* [THE PROBLEM]:
The result should be an exact copy of the lines from the one with "Shri Rajesh Bhushan, Union" through the last line of the data below, both included.

* [INFORMATION GIVEN]:
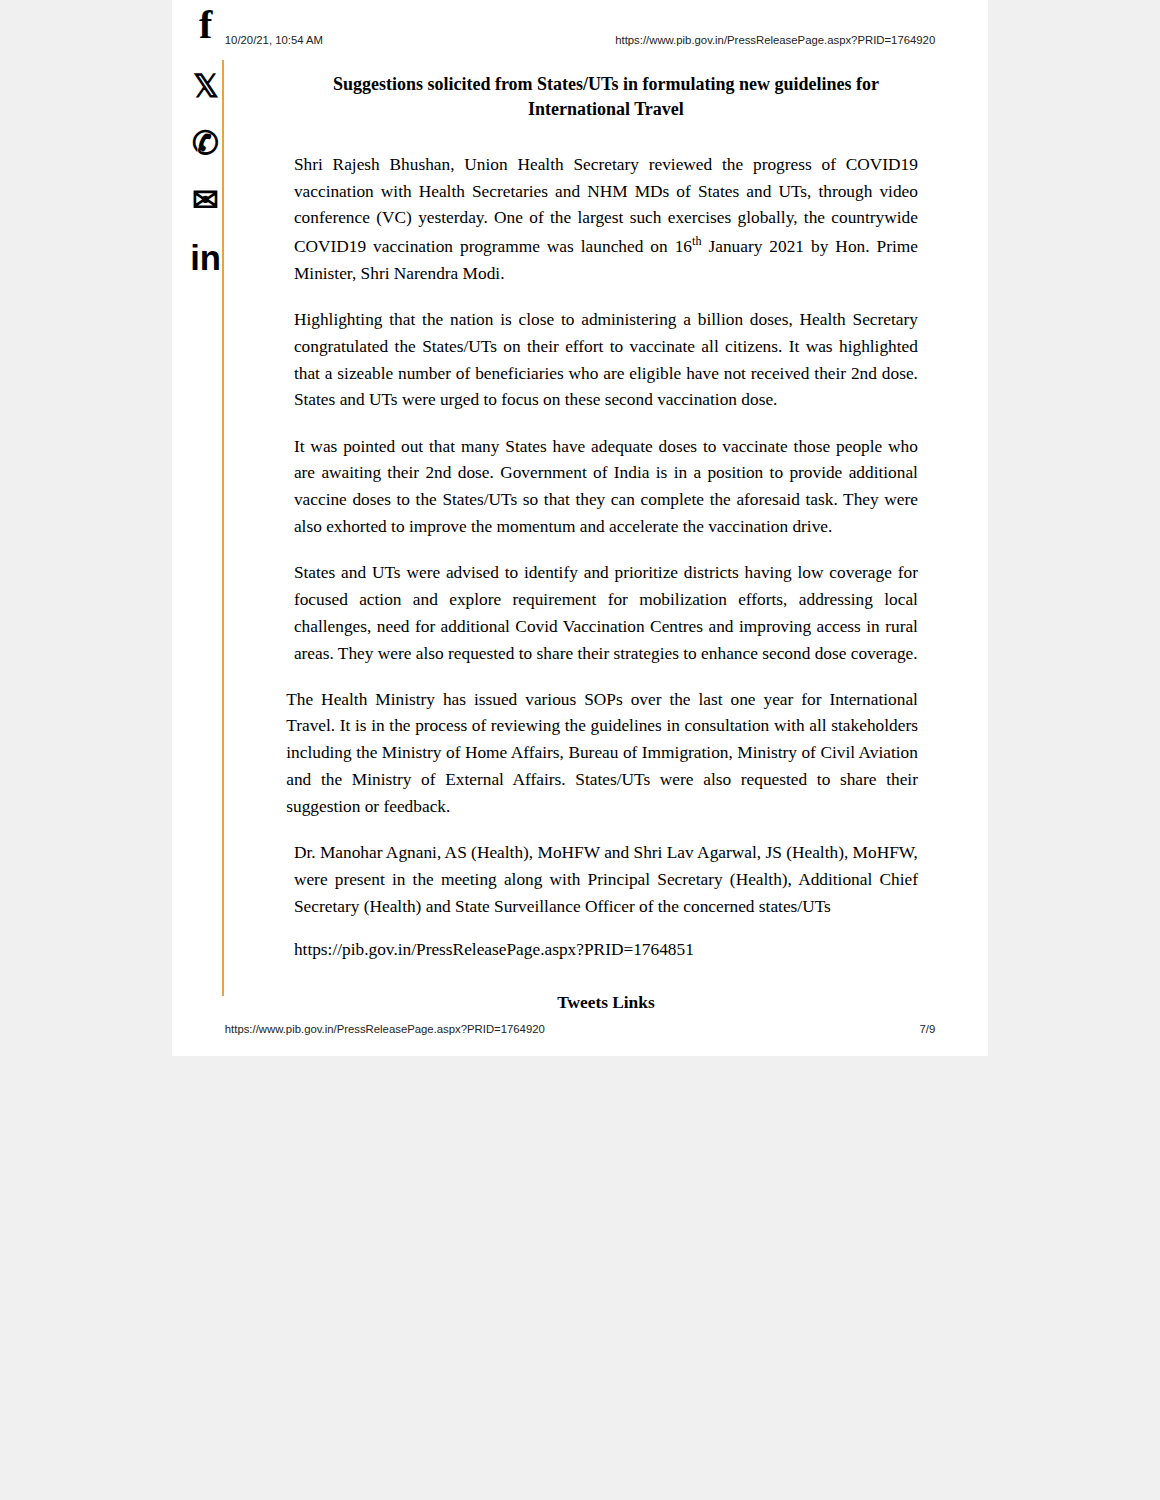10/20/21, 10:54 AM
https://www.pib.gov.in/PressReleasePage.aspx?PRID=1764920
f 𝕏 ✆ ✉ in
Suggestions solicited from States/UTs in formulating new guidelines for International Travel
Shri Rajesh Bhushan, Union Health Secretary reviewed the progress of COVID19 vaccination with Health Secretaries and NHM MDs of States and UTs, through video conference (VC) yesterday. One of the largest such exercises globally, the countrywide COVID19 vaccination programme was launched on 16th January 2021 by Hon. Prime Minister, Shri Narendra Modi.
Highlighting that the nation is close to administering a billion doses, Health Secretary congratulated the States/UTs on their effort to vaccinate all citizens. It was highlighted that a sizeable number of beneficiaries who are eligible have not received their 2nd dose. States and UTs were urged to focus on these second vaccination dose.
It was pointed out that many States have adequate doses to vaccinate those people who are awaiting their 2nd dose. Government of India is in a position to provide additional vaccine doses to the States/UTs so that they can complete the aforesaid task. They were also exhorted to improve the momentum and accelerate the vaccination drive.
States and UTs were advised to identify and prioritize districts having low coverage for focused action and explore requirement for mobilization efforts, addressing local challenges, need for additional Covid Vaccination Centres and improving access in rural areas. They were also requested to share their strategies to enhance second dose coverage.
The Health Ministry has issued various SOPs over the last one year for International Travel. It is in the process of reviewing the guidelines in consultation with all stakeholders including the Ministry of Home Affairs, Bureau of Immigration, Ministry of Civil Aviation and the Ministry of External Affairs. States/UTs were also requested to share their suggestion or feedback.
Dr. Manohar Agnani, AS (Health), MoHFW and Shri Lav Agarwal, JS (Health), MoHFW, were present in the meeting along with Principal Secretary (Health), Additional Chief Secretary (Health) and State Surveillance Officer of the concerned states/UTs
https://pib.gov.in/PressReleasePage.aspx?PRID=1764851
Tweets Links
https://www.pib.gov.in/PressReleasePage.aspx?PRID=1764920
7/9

* [OUTPUT BELOW]:
Shri Rajesh Bhushan, Union Health Secretary reviewed the progress of COVID19 vaccination with Health Secretaries and NHM MDs of States and UTs, through video conference (VC) yesterday. One of the largest such exercises globally, the countrywide COVID19 vaccination programme was launched on 16th January 2021 by Hon. Prime Minister, Shri Narendra Modi.
Highlighting that the nation is close to administering a billion doses, Health Secretary congratulated the States/UTs on their effort to vaccinate all citizens. It was highlighted that a sizeable number of beneficiaries who are eligible have not received their 2nd dose. States and UTs were urged to focus on these second vaccination dose.
It was pointed out that many States have adequate doses to vaccinate those people who are awaiting their 2nd dose. Government of India is in a position to provide additional vaccine doses to the States/UTs so that they can complete the aforesaid task. They were also exhorted to improve the momentum and accelerate the vaccination drive.
States and UTs were advised to identify and prioritize districts having low coverage for focused action and explore requirement for mobilization efforts, addressing local challenges, need for additional Covid Vaccination Centres and improving access in rural areas. They were also requested to share their strategies to enhance second dose coverage.
The Health Ministry has issued various SOPs over the last one year for International Travel. It is in the process of reviewing the guidelines in consultation with all stakeholders including the Ministry of Home Affairs, Bureau of Immigration, Ministry of Civil Aviation and the Ministry of External Affairs. States/UTs were also requested to share their suggestion or feedback.
Dr. Manohar Agnani, AS (Health), MoHFW and Shri Lav Agarwal, JS (Health), MoHFW, were present in the meeting along with Principal Secretary (Health), Additional Chief Secretary (Health) and State Surveillance Officer of the concerned states/UTs
https://pib.gov.in/PressReleasePage.aspx?PRID=1764851
Tweets Links
https://www.pib.gov.in/PressReleasePage.aspx?PRID=1764920
7/9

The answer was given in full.